*Tarefas do exercício*
- 1) Responda, com base no trecho sobre a previdência apresentado abaixo, às seguintes perguntas:
(a) Qual foi o valor da contribuição dos servidores em 2002?
(b) Qual era a expectativa de vida em 2001?
(c) Na área privada, qual era a relação entre contribuintes e aposentado na década de 1970?
- 2) Segundo o trecho sobre a previdência mostrado abaixo, por que o aposentado no Brasil volta a exercer atividade? Explique em até três frases.
- 3) Dê continuidade ao trecho sobre a previdência apresentado abaixo, começando logo após a última frase.

------ Trecho da página

Na área da previdência pública, o déficit do sistema teria sido de 3,51% do PIB em 1996 e 4,09% do PIB em 2001. Em 2002, a contribuição dos servidores foi de R$ 5,3 bilhões e o pagamento de aposentadorias e pensões, de R$ 32,3 bilhões. O déficit seria de R$ 27 bilhões (O Estado de S. Paulo, 10.1.2003). Esses números, porém, não são absolutamente corretos e podem ser discutidos.

Entre os anos de 1950 e 1955 a expectativa de vida do trabalhador era de 49 anos. Em 1970 e 1975 passou a ser 57,57 para homens e 62,17 para mulheres. Em 1980 e 1985, 62,30 e 67,60, respectivamente. Em 1990 e 1995, 63,54 para homens e 69,10 para mulheres. Em 2001 era de 68,1 anos.

Na área privada, na década de 1950, oito contribuintes financiavam um aposentado. Na década de 1970, a relação era de 4,2 para 1. Na década de 1980, de 3,2 para 1. Na década de 1990, de 2,5 para 1. Não há dúvida de que há necessidade de reforma, mas ela deve ser feita para melhorar a condição social das pessoas e não para piorá-la. Para esse fim se destina a Previdência Social.

É certo que em muitos países a aposentadoria não é integral. Em determinados sistemas, contudo, a aposentadoria é um prêmio para o segurado, o que não ocorre no Brasil. O aposentado volta a exercer atividade para complementar a renda porque o valor do benefício não é suficiente para se manter.

A arrecadação das contribuições previdenciárias foi usada para outros fins, como constituição e aumento de capital de várias empresas estatais e manutenção de saldos na rede bancária como compensação pela execução de serviços de arrecadação de contribuições e de pagamento de benefícios. No âmbito do Ipesp, o dinheiro das pensões foi usado até para construir delegacias. Deveria ser empregado para o pagamento dos benefícios dos funcionários.

------------
------ Dados registrados

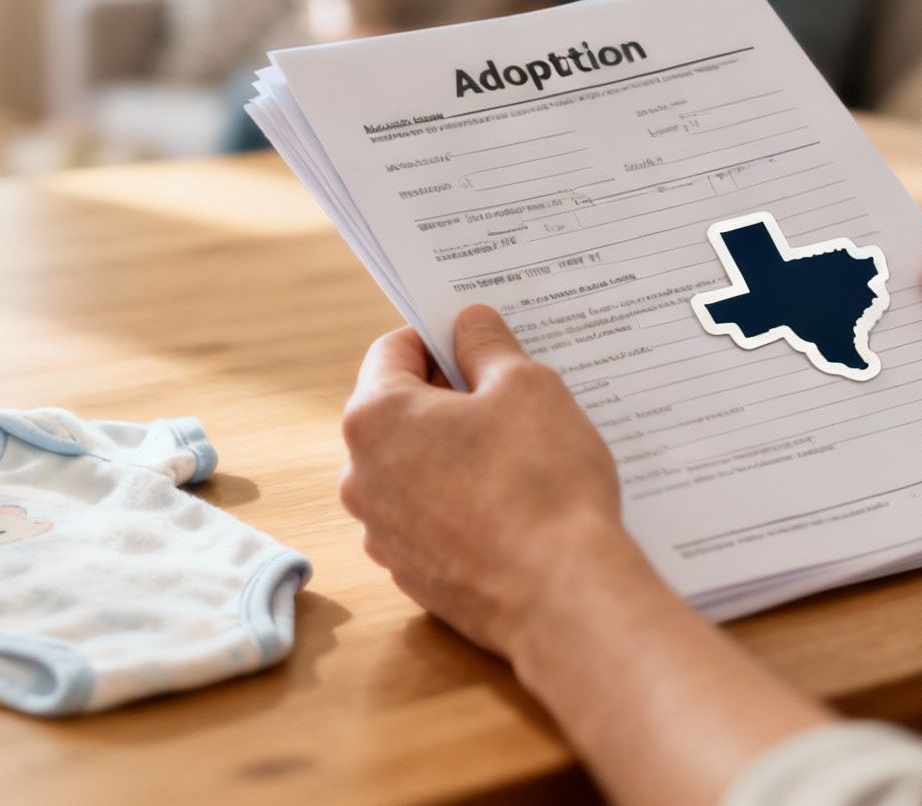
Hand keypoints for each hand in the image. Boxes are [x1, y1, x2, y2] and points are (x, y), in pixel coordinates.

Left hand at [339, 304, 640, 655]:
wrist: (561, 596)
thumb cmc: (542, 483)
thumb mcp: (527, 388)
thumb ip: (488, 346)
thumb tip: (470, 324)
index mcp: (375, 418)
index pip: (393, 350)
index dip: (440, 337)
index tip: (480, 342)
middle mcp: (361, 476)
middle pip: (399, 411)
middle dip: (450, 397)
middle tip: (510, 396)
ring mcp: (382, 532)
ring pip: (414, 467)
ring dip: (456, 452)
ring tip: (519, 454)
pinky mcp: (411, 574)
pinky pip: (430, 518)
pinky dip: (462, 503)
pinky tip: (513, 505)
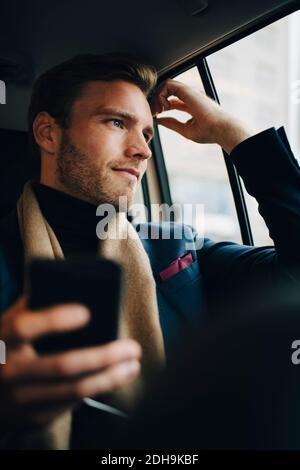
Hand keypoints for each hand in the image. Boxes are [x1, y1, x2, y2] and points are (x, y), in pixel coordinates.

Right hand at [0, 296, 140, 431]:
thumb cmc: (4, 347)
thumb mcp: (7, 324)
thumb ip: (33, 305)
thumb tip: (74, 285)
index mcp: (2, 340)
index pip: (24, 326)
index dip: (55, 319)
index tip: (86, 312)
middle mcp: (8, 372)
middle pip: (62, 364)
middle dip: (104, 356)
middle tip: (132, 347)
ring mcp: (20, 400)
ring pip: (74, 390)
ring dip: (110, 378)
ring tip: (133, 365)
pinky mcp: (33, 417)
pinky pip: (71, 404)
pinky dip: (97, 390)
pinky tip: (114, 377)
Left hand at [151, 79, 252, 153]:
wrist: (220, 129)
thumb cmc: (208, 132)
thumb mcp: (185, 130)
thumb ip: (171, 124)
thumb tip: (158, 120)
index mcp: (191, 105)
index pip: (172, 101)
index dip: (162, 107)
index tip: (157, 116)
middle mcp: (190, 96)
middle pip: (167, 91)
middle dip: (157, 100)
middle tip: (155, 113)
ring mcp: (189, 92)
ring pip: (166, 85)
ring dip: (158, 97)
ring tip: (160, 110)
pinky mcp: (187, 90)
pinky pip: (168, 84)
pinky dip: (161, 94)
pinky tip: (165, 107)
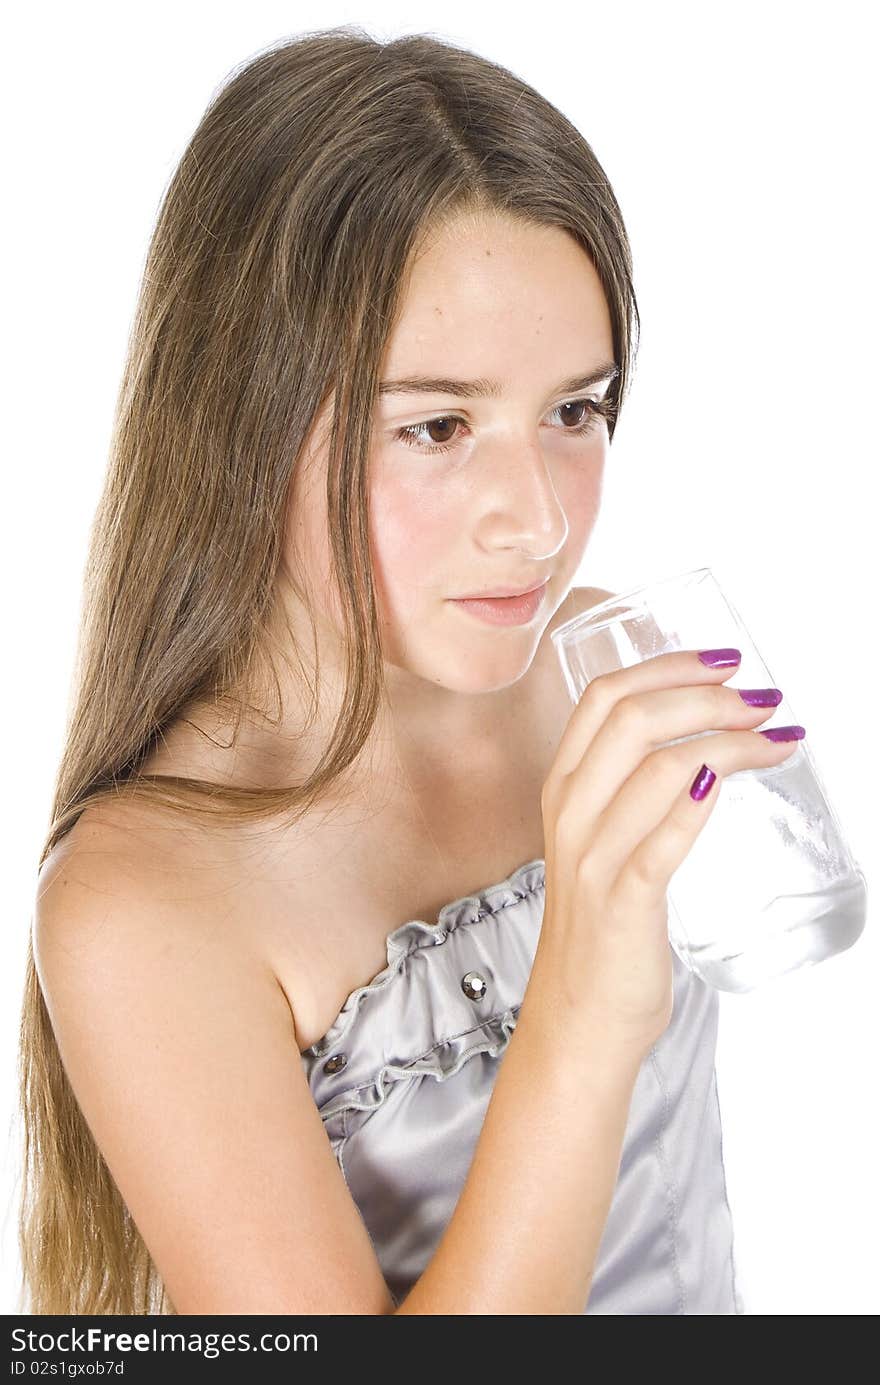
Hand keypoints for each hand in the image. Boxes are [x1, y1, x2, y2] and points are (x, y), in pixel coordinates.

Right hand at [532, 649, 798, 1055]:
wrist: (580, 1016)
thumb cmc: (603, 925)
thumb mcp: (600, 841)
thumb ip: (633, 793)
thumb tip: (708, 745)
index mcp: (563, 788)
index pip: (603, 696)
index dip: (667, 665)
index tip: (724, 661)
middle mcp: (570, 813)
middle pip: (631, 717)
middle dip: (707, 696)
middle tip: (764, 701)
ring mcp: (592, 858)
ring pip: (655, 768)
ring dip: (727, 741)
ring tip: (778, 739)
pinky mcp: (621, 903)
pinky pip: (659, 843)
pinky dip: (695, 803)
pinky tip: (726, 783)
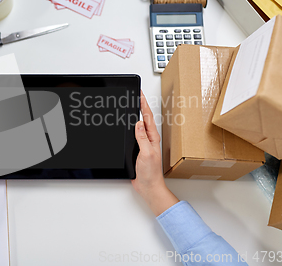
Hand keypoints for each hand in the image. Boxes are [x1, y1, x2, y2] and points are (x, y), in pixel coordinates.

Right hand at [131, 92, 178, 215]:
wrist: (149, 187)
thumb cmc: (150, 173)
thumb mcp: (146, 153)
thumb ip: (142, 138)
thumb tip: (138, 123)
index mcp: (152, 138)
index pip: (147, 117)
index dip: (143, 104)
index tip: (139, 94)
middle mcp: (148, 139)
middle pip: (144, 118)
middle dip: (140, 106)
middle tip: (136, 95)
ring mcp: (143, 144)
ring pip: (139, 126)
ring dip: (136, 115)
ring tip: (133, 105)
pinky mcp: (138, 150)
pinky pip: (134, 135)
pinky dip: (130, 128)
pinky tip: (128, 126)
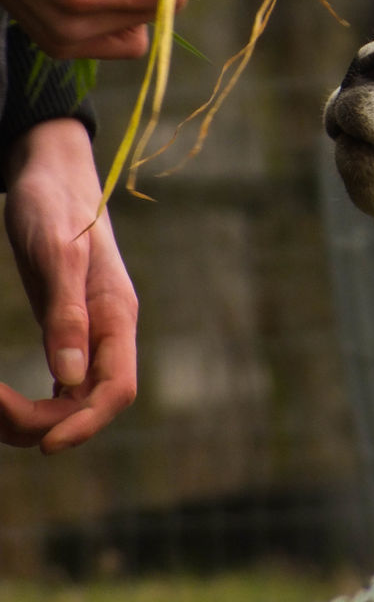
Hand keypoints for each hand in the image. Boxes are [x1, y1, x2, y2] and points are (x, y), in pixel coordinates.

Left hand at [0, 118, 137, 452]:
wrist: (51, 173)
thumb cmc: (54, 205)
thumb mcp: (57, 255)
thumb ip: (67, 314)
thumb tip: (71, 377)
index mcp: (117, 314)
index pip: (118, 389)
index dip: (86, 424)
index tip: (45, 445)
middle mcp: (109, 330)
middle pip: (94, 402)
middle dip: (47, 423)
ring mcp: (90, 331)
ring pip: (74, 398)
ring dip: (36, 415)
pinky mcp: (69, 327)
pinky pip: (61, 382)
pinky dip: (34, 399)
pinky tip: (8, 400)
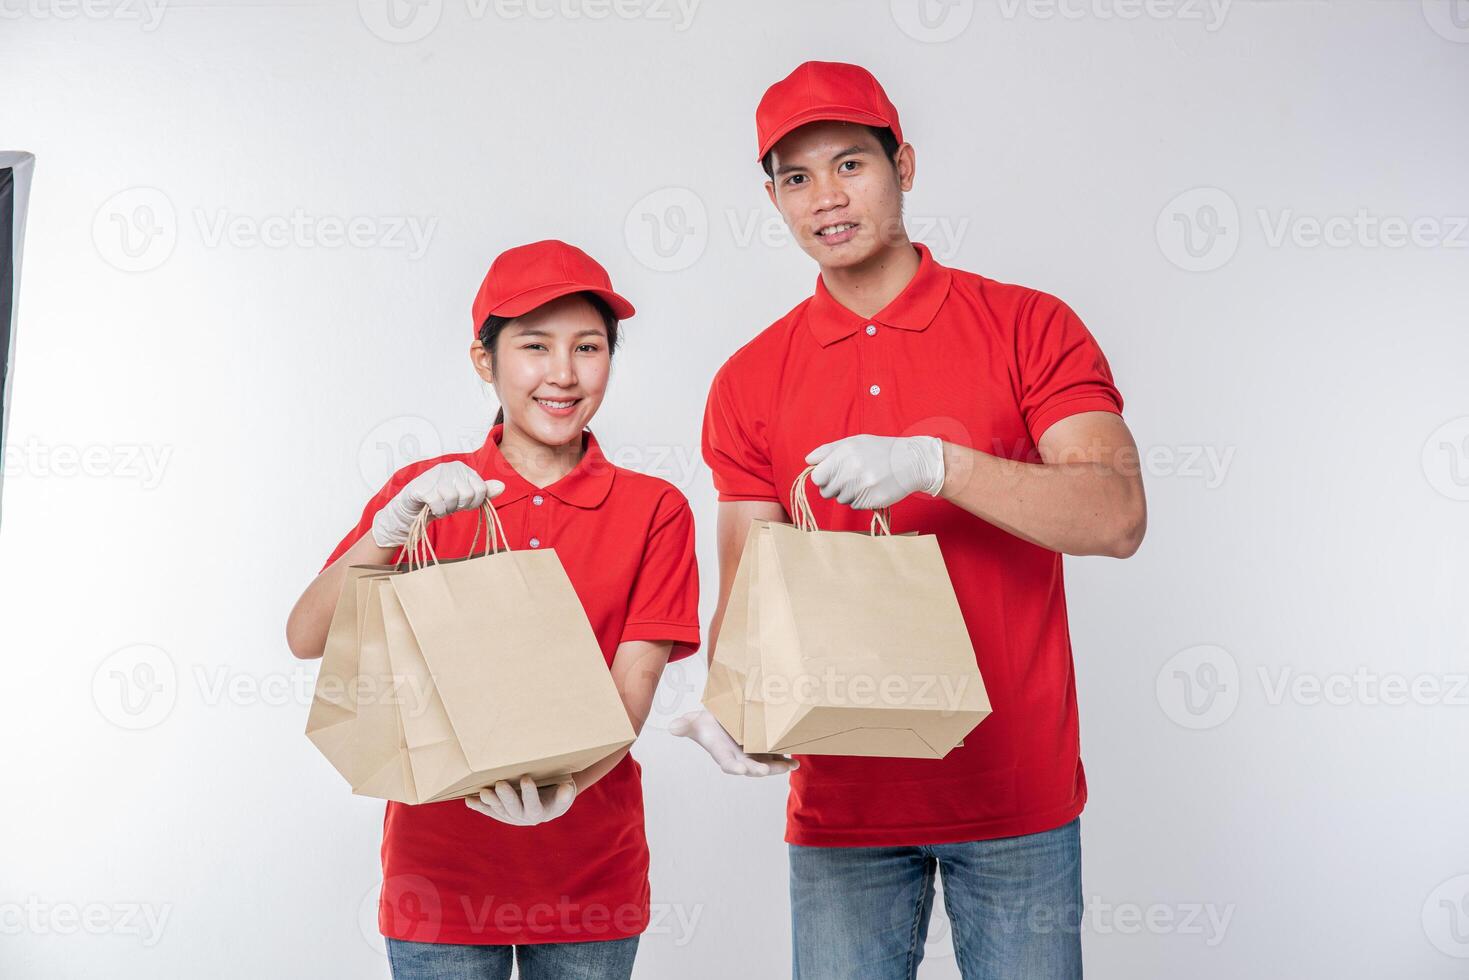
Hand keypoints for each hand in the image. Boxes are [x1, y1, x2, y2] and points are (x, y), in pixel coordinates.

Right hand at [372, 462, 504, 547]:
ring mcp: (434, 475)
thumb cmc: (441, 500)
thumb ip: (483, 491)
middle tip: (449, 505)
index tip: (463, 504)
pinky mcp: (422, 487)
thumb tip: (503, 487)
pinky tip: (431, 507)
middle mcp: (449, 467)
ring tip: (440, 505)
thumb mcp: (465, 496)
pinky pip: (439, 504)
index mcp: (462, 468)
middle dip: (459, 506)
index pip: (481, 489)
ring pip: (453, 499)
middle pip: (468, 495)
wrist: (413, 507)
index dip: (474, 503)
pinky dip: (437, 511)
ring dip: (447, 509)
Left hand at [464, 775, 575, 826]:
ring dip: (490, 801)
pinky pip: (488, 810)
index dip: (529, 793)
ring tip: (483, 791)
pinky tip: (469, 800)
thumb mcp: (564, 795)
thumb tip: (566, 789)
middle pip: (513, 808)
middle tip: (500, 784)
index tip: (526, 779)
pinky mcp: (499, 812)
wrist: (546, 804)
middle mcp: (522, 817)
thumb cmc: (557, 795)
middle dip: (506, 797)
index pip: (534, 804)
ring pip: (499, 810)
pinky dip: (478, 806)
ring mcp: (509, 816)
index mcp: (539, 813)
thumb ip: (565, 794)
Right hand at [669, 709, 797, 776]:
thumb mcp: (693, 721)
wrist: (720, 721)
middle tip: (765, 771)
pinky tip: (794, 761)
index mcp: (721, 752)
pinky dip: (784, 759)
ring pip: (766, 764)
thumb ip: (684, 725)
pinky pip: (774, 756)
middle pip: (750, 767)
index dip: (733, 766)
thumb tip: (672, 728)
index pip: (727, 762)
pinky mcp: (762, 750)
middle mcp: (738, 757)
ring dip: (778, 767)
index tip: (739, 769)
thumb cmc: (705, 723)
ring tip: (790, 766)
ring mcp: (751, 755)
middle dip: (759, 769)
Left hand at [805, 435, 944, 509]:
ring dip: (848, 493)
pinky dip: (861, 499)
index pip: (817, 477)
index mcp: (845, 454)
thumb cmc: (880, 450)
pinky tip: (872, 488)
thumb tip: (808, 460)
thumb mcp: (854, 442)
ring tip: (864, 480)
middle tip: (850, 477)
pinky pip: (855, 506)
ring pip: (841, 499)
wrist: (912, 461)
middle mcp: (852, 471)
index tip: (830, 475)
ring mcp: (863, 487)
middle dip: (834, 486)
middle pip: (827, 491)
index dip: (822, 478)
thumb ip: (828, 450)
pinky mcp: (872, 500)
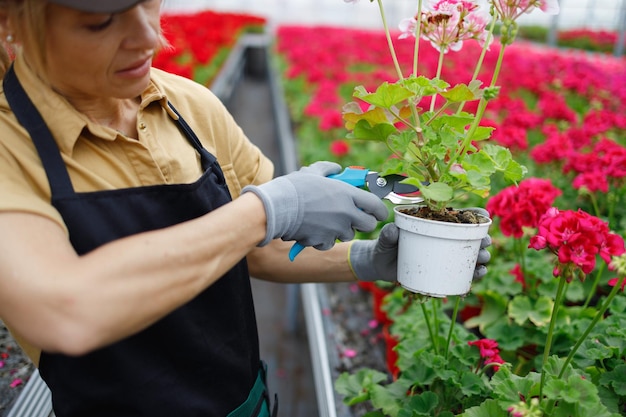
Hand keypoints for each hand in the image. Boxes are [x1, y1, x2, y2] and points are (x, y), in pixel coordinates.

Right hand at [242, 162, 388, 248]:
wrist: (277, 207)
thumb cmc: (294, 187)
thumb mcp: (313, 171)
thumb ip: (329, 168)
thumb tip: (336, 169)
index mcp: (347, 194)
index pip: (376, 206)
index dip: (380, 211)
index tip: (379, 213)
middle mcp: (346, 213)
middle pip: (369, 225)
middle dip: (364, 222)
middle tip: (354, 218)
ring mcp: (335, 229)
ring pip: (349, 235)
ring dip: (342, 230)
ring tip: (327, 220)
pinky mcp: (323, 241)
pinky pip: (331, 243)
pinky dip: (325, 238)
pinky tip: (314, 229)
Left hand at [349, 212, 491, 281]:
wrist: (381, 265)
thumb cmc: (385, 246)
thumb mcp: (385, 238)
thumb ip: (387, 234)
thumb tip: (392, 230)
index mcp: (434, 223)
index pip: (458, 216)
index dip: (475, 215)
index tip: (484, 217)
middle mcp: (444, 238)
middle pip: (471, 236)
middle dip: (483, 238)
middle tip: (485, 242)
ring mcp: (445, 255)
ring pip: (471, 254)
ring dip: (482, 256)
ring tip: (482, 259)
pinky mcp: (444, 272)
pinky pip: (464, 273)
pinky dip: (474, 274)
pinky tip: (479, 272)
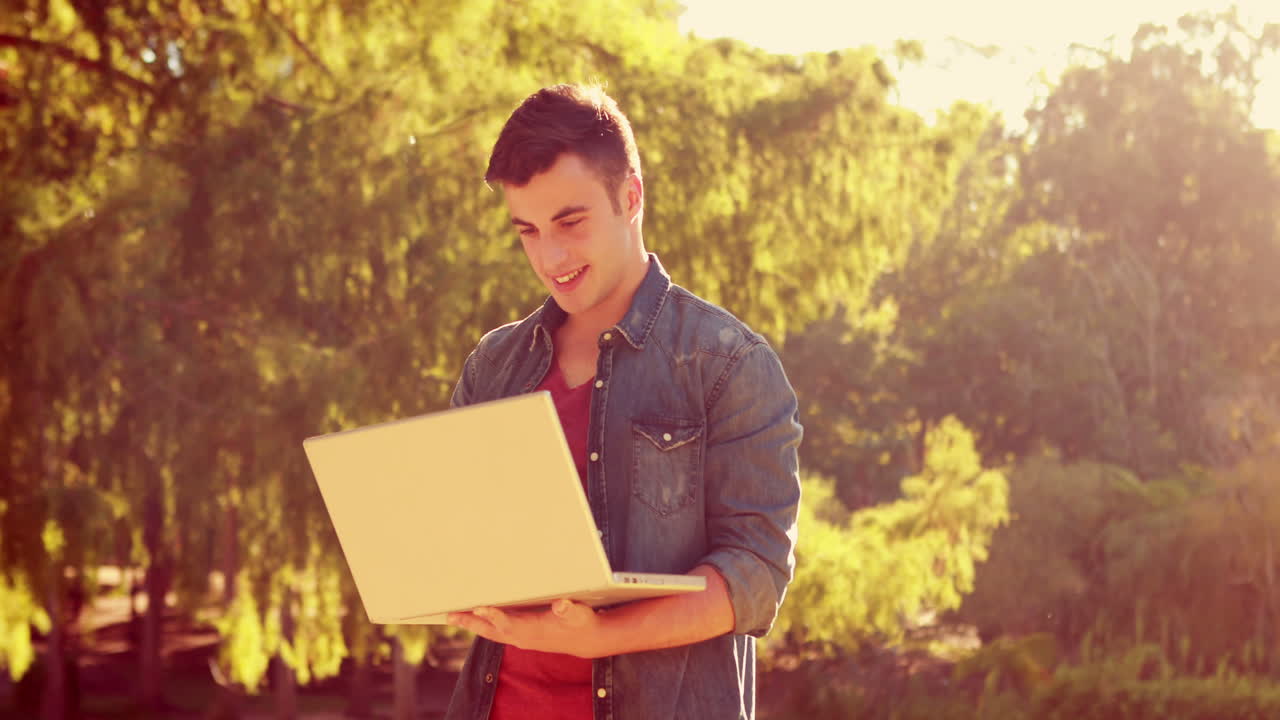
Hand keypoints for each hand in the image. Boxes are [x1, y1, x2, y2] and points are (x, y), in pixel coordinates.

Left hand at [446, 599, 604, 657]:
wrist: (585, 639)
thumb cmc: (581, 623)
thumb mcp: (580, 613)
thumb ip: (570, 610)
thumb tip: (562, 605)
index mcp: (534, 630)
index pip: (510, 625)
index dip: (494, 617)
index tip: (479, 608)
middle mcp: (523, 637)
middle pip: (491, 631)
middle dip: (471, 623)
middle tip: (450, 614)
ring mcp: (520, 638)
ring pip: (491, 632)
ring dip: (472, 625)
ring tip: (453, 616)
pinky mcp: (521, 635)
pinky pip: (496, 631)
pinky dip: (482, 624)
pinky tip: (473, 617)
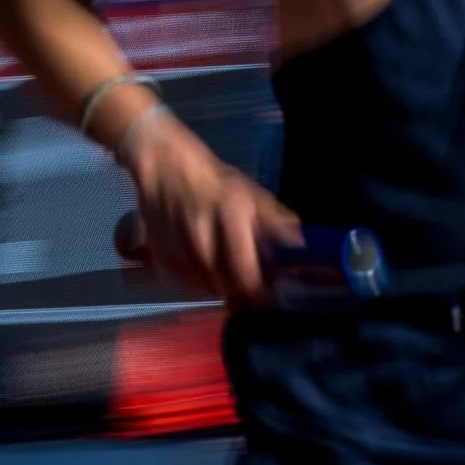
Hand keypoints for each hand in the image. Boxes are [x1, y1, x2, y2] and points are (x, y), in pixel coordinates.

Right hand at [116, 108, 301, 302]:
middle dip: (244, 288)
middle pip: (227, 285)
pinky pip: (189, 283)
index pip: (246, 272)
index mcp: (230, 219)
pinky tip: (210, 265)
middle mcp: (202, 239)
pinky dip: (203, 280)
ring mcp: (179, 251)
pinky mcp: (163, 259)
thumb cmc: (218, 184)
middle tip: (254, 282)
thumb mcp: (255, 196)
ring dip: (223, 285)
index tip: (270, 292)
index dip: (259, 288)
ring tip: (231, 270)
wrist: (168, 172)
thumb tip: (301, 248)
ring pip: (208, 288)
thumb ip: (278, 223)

------------

*Respostas numeradas*
- 1)
(a) R$ 5,3 bilhões.
(b) 68,1 anos.
(c) 4,2 contribuintes para 1 aposentado.

- 2) O aposentado volta a trabalhar para complementar a renda. Isso acontece porque o valor do benefício não é suficiente para que ele se mantenha.

- 3)
A Emenda Constitucional nº 20/98, contudo, não trouxe modificações de fundo. Houve uma inquietação muito grande com as mudanças que iriam ocorrer, sem que houvesse uma diretriz fundamental a ser seguida. O projeto estava no Congresso Nacional desde aproximadamente 1992, porém nada do que era preciso foi feito, ou seja, aumentar a fiscalização para diminuir a sonegação, combatendo-a; fiscalizar a concessão de benefícios fraudulentos, que continua ocorrendo; evitar desvios de verbas para amparo a bancos insolventes. Tais questões não precisavam de reforma, mas de vontade. Quem quer fazer faz. Quem não quer dá desculpa, reclama.

Talvez a única mudança de relevo no sistema privado foi a introdução no sistema transitório da idade mínima para a pessoa se aposentar, que não tinha previsão na legislação até então vigente, permitindo que pessoas se aposentassem até com 37 anos de forma proporcional, como a mulher que tivesse começado a trabalhar com 12 anos e somasse 25 anos de tempo de serviço. Realmente era necessário estabelecer um limite de idade para a aposentadoria por tempo de contribuição, que foi fixado no regime de transição em 53 anos para o homem e 48 anos para mulher, para os segurados que já estavam no sistema antes da reforma. Para os funcionários públicos que ingressarem no sistema a partir de 16 de dezembro de 1998 exige-se dez anos de efetivo exercício no serviço público e cinco anos no cargo efetivo em que se dará a aposentadoria, observadas as seguintes condições: a) 60 anos de idade e 35 de contribuição para os homens e 55 anos de idade e 30 de contribuição para as mulheres; b) 65 anos de idade, se homem, e 60 anos de idade, se mulher, com proventos proporcionais ao tempo de contribuição.

A reforma feita até aqui é mera perfumaria, como perfume francês para quem não toma banho. Vai dar uma tapeada por algum tempo. Depois tudo volta ao que era antes, principalmente porque o governo não estuda ou não divulga quanto é necessário de contribuição por parte do segurado para ele se aposentar.

Alguns absurdos continuam existindo e precisam ser eliminados, como, por exemplo, o pagamento de pensão para a filha solteira de militares e determinados funcionários públicos. Nesses casos, muitas vezes a pessoa deixa de oficializar o casamento para não perder o referido benefício, o que acaba por torná-lo vitalício.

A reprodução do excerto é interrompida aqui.